While you are managing your loaves of bread and soaking garri to survive the night, the AgbaScholar is undergoing a nocturnal metamorphosis at the KDL. Under the dim fluorescent lights, they are doing TDB, aggressively consuming a 200-page, poorly printed slide until the paper threatens to be shredded.

Their actions become more dramatic on the morning of the exam. They will stand outside the hall looking disheveled, swearing to everyone that cares to listen that they are just going in to guess answers.

“Omo, the course is too hard, ah how person go do am. If I fail, I fail oh.”

The moment the exam starts, the facade drops. You’re sitting two seats away from the guy who swore he hadn’t opened the slide and who hyped you up. While you’re struggling with Question 1, you look up, and the AgbaScholar is already on the second page, writing furiously. The moment they raise their hand 45 minutes into the 2-hour exam and shout, “Sir, please can I get an extra sheet?” – that is the dawning moment you realize your life has been ruined.
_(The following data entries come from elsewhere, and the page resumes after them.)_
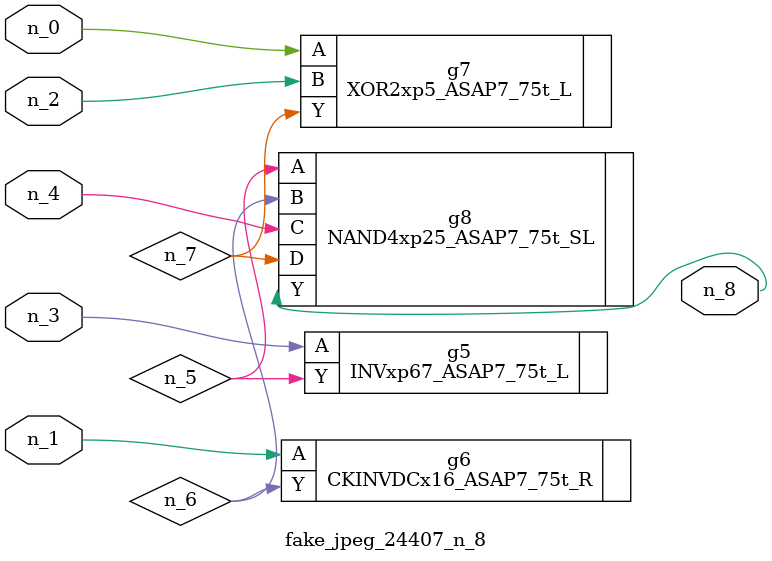
<source format=v>
module fake_jpeg_24407_n_8 (n_3, n_2, n_1, n_0, n_4, n_8);

input n_3;
input n_2;
input n_1;
input n_0;
input n_4;

output n_8;

wire n_6;
wire n_5;
wire n_7;

INVxp67_ASAP7_75t_L g5 ( 
.A(n_3),
.Y(n_5)
);

CKINVDCx16_ASAP7_75t_R g6 ( 
.A(n_1),
.Y(n_6)
);

XOR2xp5_ASAP7_75t_L g7 ( 
.A(n_0),
.B(n_2),
.Y(n_7)
);

NAND4xp25_ASAP7_75t_SL g8 ( 
.A(n_5),
.B(n_6),
.C(n_4),
.D(n_7),
.Y(n_8)
);


endmodule
</source>
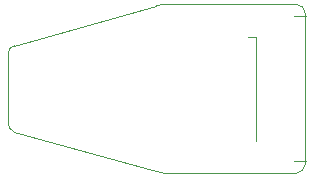
<source format=gto>
%TF.GenerationSoftware,KiCad,Pcbnew,(6.0.4-0)*%
%TF.CreationDate,2022-05-31T14:07:50+12:00*%
%TF.ProjectId,usba_caddy,75736261-5f63-4616-9464-792e6b696361,rev?*%
%TF.SameCoordinates,PX6bf4b80PY4944400*%
%TF.FileFunction,Legend,Top*%
%TF.FilePolarity,Positive*%
%FSLAX46Y46*%
G04 Gerber Fmt 4.6, Leading zero omitted, Abs format (unit mm)*
G04 Created by KiCad (PCBNEW (6.0.4-0)) date 2022-05-31 14:07:50*
%MOMM*%
%LPD*%
G01*
G04 APERTURE LIST*
%TA.AperFunction,Profile*%
%ADD10C,0.100000*%
%TD*%
%ADD11C,0.120000*%
G04 APERTURE END LIST*
D10*
X4025005Y14299979D02*
G75*
G03*
X3500000Y13625000I171395J-674979D01*
G01*
X16050000Y17675000D02*
X4025000Y14300000D01*
X16025000Y3650000D02*
X4000000Y7025000D01*
X27900000Y3500000D02*
G75*
G03*
X28650000Y4250000I0J750000D01*
G01*
X16024998Y3649996D02*
G75*
G03*
X16700000Y3500000I675002J1443804D01*
G01*
X28650000Y4250000D02*
X28650000Y17050000D01*
X28650000Y17050000D02*
G75*
G03*
X27900000Y17800000I-750000J0D01*
G01*
X16700000Y3500000D02*
X27900000Y3500000D01*
X3500482Y7724983D02*
G75*
G03*
X4000000Y7025000I704918J-25183D01*
G01*
X3500000Y7725000D02*
X3500000Y13625000D01*
X27900000Y17800000D02*
X16700000Y17800000D01*
X16700000Y17800000D02*
G75*
G03*
X16050000Y17675000I0J-1752500D01*
G01*
D11*
%TO.C,USBA_PLUG*%
X27700000Y16795000D02*
X28750000Y16795000D01*
X24530000Y15050000D02*
X23775000Y15050000D01*
X27700000Y4505000D02*
X28750000Y4505000D01*
X24530000Y15050000D02*
X24530000Y6250000D01*
%TD*%
M02*

</source>
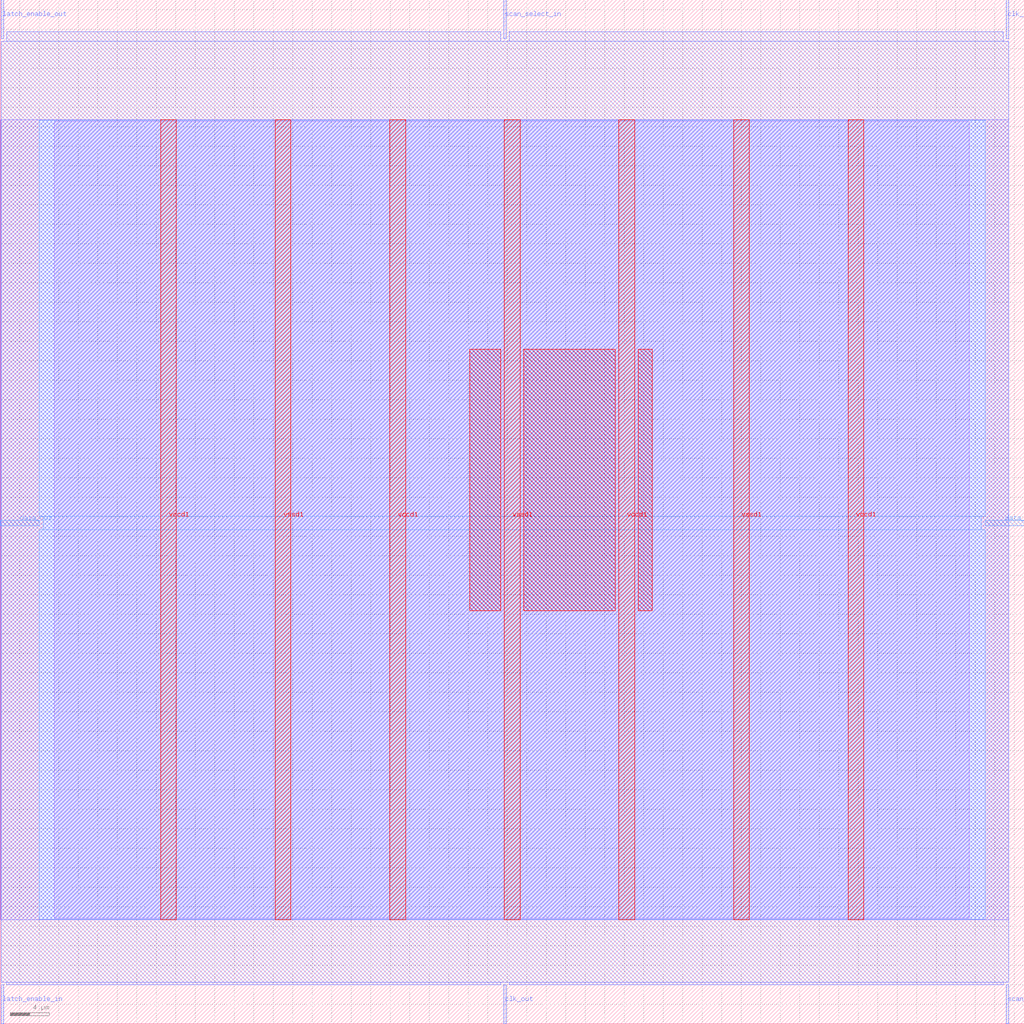
<source format=lef>
VERSION 5.7 ;
  NOWIREEXTENSIONATPIN ON ;
  DIVIDERCHAR "/" ;
  BUSBITCHARS "[]" ;
MACRO scan_wrapper_341259651269001812
  CLASS BLOCK ;
  FOREIGN scan_wrapper_341259651269001812 ;
  ORIGIN 0.000 0.000 ;
  SIZE 105.000 BY 105.000 ;
  PIN clk_in
    DIRECTION INPUT ;
    USE SIGNAL ;
    PORT
      LAYER met2 ;
        RECT 103.130 101.000 103.410 105.000 ;
    END
  END clk_in
  PIN clk_out
    DIRECTION OUTPUT TRISTATE ;
    USE SIGNAL ;
    PORT
      LAYER met2 ;
        RECT 51.610 0.000 51.890 4.000 ;
    END
  END clk_out
  PIN data_in
    DIRECTION INPUT ;
    USE SIGNAL ;
    PORT
      LAYER met3 ;
        RECT 101.000 51.040 105.000 51.640 ;
    END
  END data_in
  PIN data_out
    DIRECTION OUTPUT TRISTATE ;
    USE SIGNAL ;
    PORT
      LAYER met3 ;
        RECT 0.000 51.040 4.000 51.640 ;
    END
  END data_out
  PIN latch_enable_in
    DIRECTION INPUT ;
    USE SIGNAL ;
    PORT
      LAYER met2 ;
        RECT 0.090 0.000 0.370 4.000 ;
    END
  END latch_enable_in
  PIN latch_enable_out
    DIRECTION OUTPUT TRISTATE ;
    USE SIGNAL ;
    PORT
      LAYER met2 ;
        RECT 0.090 101.000 0.370 105.000 ;
    END
  END latch_enable_out
  PIN scan_select_in
    DIRECTION INPUT ;
    USE SIGNAL ;
    PORT
      LAYER met2 ;
        RECT 51.610 101.000 51.890 105.000 ;
    END
  END scan_select_in
  PIN scan_select_out
    DIRECTION OUTPUT TRISTATE ;
    USE SIGNAL ;
    PORT
      LAYER met2 ;
        RECT 103.130 0.000 103.410 4.000 ;
    END
  END scan_select_out
  PIN vccd1
    DIRECTION INOUT ;
    USE POWER ;
    PORT
      LAYER met4 ;
        RECT 16.465 10.640 18.065 92.720 ;
    END
    PORT
      LAYER met4 ;
        RECT 39.955 10.640 41.555 92.720 ;
    END
    PORT
      LAYER met4 ;
        RECT 63.445 10.640 65.045 92.720 ;
    END
    PORT
      LAYER met4 ;
        RECT 86.935 10.640 88.535 92.720 ;
    END
  END vccd1
  PIN vssd1
    DIRECTION INOUT ;
    USE GROUND ;
    PORT
      LAYER met4 ;
        RECT 28.210 10.640 29.810 92.720 ;
    END
    PORT
      LAYER met4 ;
        RECT 51.700 10.640 53.300 92.720 ;
    END
    PORT
      LAYER met4 ;
        RECT 75.190 10.640 76.790 92.720 ;
    END
  END vssd1
  OBS
      LAYER li1 ;
        RECT 5.520 10.795 99.360 92.565 ;
      LAYER met1 ;
        RECT 0.070 10.640 103.430 92.720 ;
      LAYER met2 ;
        RECT 0.650 100.720 51.330 101.730 ;
        RECT 52.170 100.720 102.850 101.730 ;
        RECT 0.100 4.280 103.400 100.720 ;
        RECT 0.650 4.000 51.330 4.280 ;
        RECT 52.170 4.000 102.850 4.280 ;
      LAYER met3 ;
        RECT 4.000 52.040 101.000 92.645 ;
        RECT 4.400 50.640 100.600 52.040 ;
        RECT 4.000 10.715 101.000 50.640 ;
      LAYER met4 ;
        RECT 48.135 42.335 51.300 69.185 ;
        RECT 53.700 42.335 63.045 69.185 ;
        RECT 65.445 42.335 66.865 69.185 ;
  END
END scan_wrapper_341259651269001812
END LIBRARY


</source>
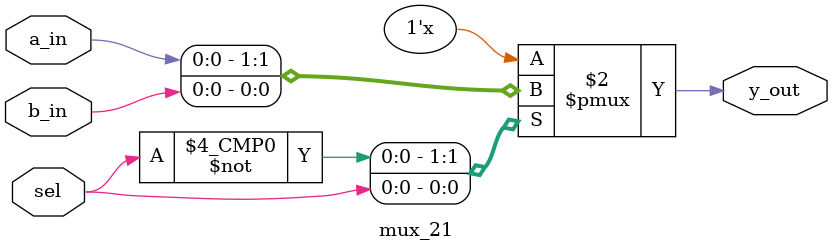
<source format=sv>
`timescale 1ns / 1ps


module mux_21(
                    input a_in,
                    input b_in,
                    input sel,
                    output logic y_out);
always@*
begin

        case(sel)
        1'b0 :y_out= a_in;
        1'b1 :y_out=b_in;
        endcase
end                   
endmodule

</source>
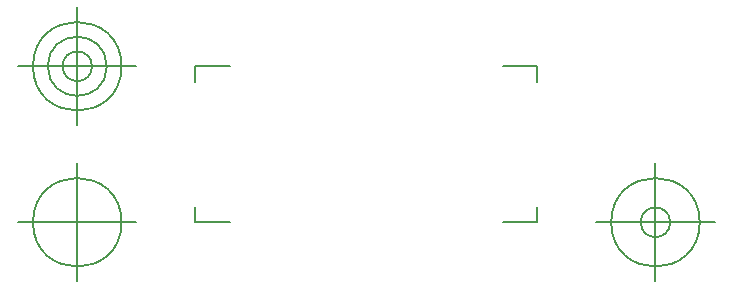
<source format=gbr>
G04 Generated by Ultiboard 14.0 *
%FSLAX34Y34*%
%MOMM*%

%ADD10C,0.0001*%
%ADD11C,0.1270*%


G04 ColorRGB FF14FF for the following layer *
%LNSilkscreen Bottom*%
%LPD*%
G54D10*
G54D11*
X-12700Y873760D02*
X-12700Y886968D01*
X-12700Y873760D02*
X16256Y873760D01*
X276860Y873760D02*
X247904Y873760D01*
X276860Y873760D02*
X276860Y886968D01*
X276860Y1005840D02*
X276860Y992632D01*
X276860Y1005840D02*
X247904Y1005840D01*
X-12700Y1005840D02*
X16256Y1005840D01*
X-12700Y1005840D02*
X-12700Y992632D01*
X-62700Y873760D02*
X-162700Y873760D01*
X-112700Y823760D02*
X-112700Y923760D01*
X-150200Y873760D02*
G75*
D01*
G02X-150200Y873760I37500J0*
G01*
X326860Y873760D02*
X426860Y873760D01*
X376860Y823760D02*
X376860Y923760D01*
X339360Y873760D02*
G75*
D01*
G02X339360Y873760I37500J0*
G01*
X364360Y873760D02*
G75*
D01*
G02X364360Y873760I12500J0*
G01*
X-62700Y1005840D02*
X-162700Y1005840D01*
X-112700Y955840D02*
X-112700Y1055840D01*
X-150200Y1005840D02*
G75*
D01*
G02X-150200Y1005840I37500J0*
G01*
X-137700Y1005840D02*
G75*
D01*
G02X-137700Y1005840I25000J0*
G01*
X-125200Y1005840D02*
G75*
D01*
G02X-125200Y1005840I12500J0*
G01*

M02*

</source>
So, next time a course mate ever calls you “scholar,” or tells you you’ve read enough, you should immediately declare war, drink coffee, and read for another six hours.

That course mate who hypes you and swears he’s going to fail, only to casually secure a 78 ‘A’ during the release of the result – do not congratulate them, just nod. You have witnessed a master of the dark arts.

In UI, the AgbaScholar is not your friend. They are competitors. Use your brain.